START DATA RECORDS

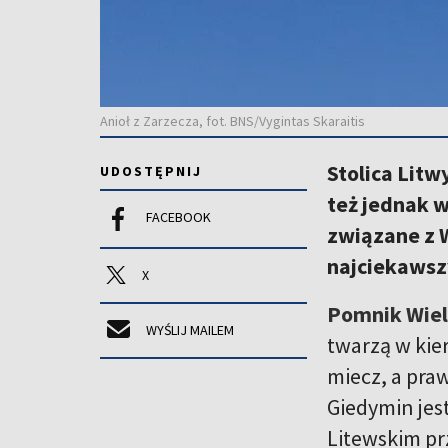
Anioł z Zarzecza, fot. BNS/Vygintas Skaraitis
Stolica Litwy
UDOSTĘPNIJ
też jednak w
FACEBOOK
związane z 
najciekawsz
X
Pomnik Wiel
WYŚLIJ MAILEM
twarzą w kie
miecz, a praw
Giedymin jest
Litewskim pr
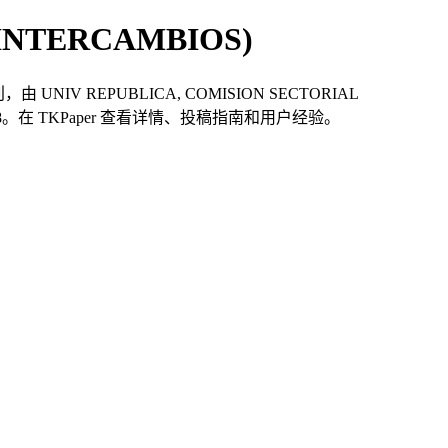
or (INTERCAMBIOS)
期刊，由 UNIV REPUBLICA, COMISION SECTORIAL
-0118。在 TKPaper 查看详情、投稿指南和用户经验。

END DATA RECORDS

> _TASK TO CARRY OUT_
Pictures are not part of the copy. Please reproduce the material word for word.

> _ANSWER TO THIS PROBLEM_
Anioł z Zarzecza, fot. BNS/Vygintas Skaraitis
Stolica Litwy
UDOSTĘPNIJ
też jednak w
FACEBOOK
związane z 
najciekawsz
X
Pomnik Wiel
WYŚLIJ MAILEM
twarzą w kie
miecz, a praw
Giedymin jest
Litewskim pr
or (INTERCAMBIOS)
期刊，由 UNIV REPUBLICA, COMISION SECTORIAL
-0118。在 TKPaper 查看详情、投稿指南和用户经验。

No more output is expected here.